● **HOW TO COMPLETE THIS TASK**: Scan the data, and whenever a line contains "quarter", copy it.

● **RECORDS TO USE**:

++++++++++++++++++++

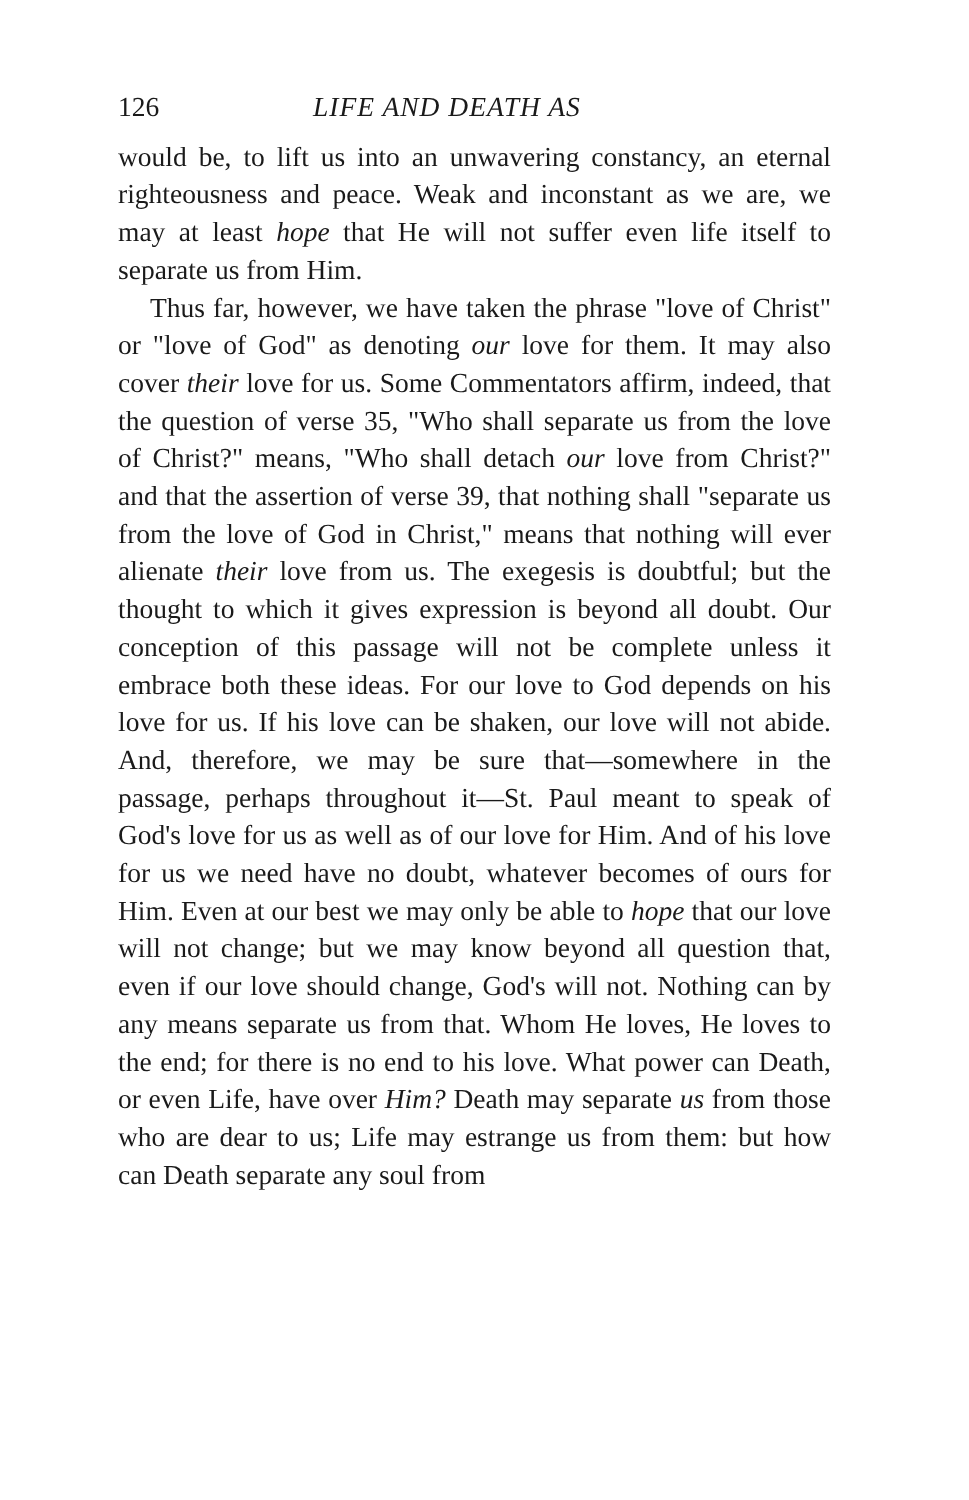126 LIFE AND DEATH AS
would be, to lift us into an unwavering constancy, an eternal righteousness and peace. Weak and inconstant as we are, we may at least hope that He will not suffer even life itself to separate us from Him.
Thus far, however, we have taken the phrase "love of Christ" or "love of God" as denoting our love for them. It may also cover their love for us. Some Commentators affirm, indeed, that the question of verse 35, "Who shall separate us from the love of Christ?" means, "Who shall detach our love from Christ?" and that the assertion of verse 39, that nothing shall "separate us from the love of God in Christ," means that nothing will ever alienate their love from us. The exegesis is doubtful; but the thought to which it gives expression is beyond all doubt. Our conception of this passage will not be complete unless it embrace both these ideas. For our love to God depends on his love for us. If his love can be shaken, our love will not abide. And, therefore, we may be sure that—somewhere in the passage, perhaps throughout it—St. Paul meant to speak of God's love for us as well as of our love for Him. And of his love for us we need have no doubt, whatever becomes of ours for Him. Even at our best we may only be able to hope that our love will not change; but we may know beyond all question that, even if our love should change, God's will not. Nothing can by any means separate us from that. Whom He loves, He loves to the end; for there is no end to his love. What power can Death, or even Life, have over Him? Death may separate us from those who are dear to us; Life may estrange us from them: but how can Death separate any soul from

++++++++++++++++++++

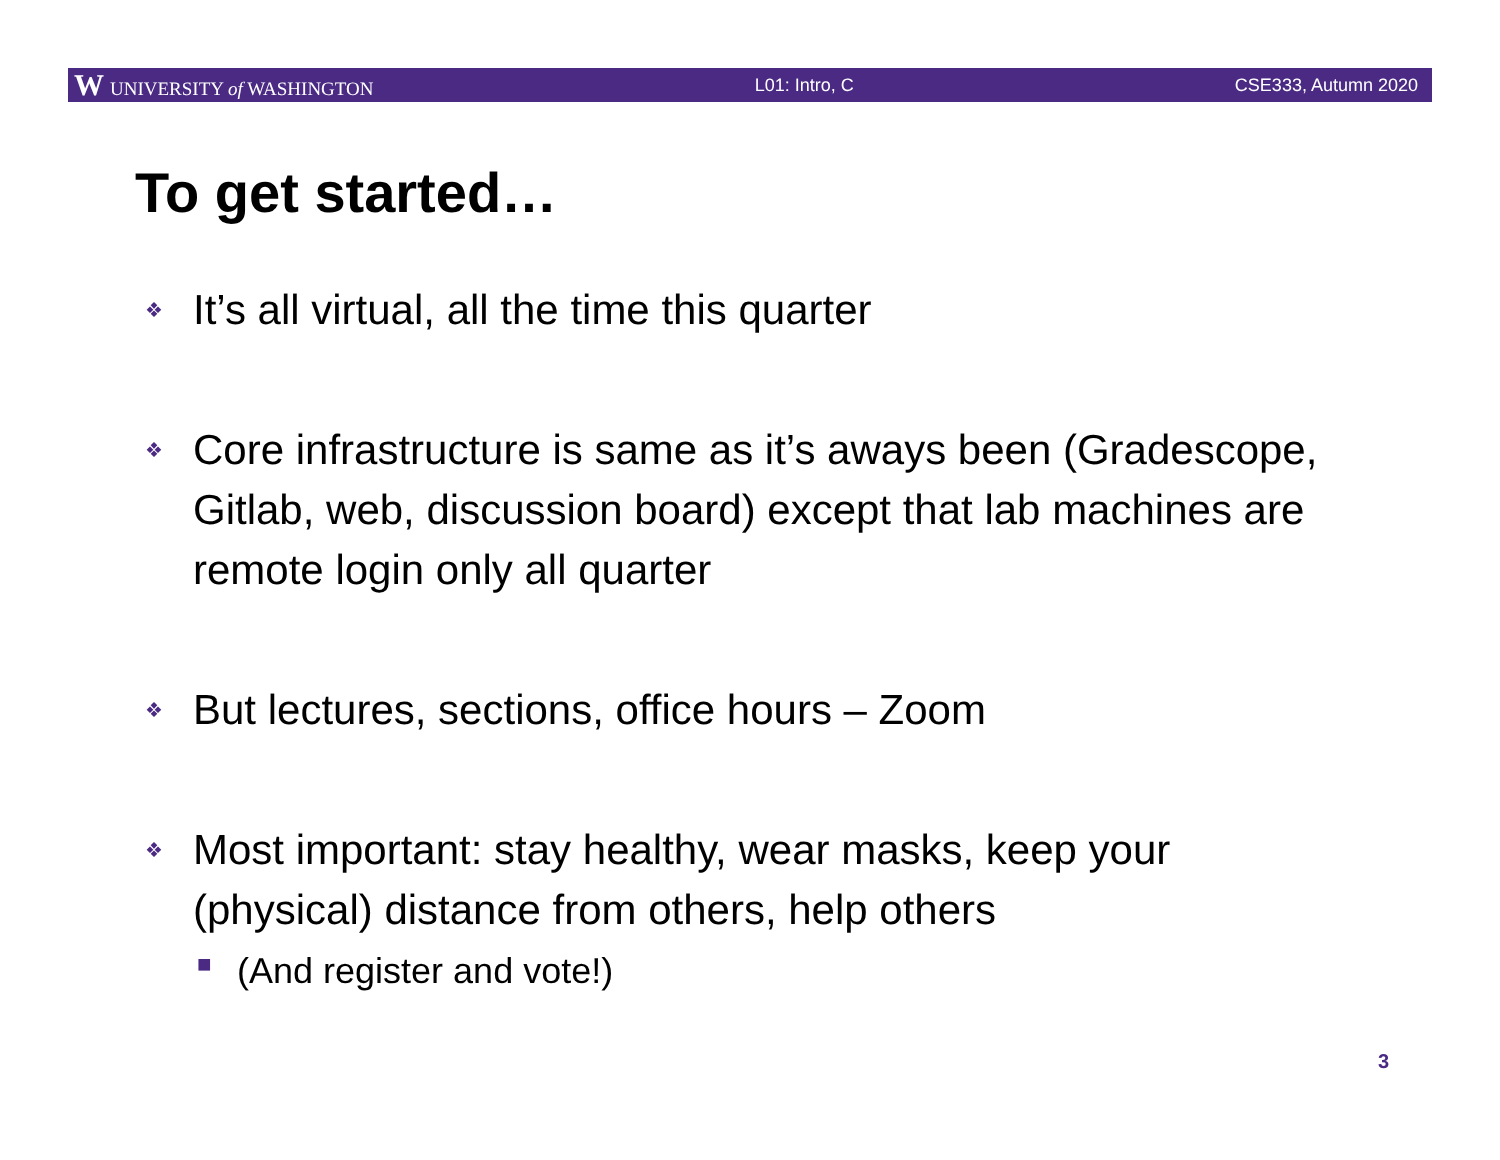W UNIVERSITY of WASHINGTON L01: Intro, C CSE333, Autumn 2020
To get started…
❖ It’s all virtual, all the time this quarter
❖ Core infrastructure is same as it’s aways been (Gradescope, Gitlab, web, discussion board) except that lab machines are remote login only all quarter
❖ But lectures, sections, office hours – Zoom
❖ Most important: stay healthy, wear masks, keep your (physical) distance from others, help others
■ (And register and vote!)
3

++++++++++++++++++++

● **TASK SOLUTION**:
❖ It’s all virtual, all the time this quarter
❖ Core infrastructure is same as it’s aways been (Gradescope, Gitlab, web, discussion board) except that lab machines are remote login only all quarter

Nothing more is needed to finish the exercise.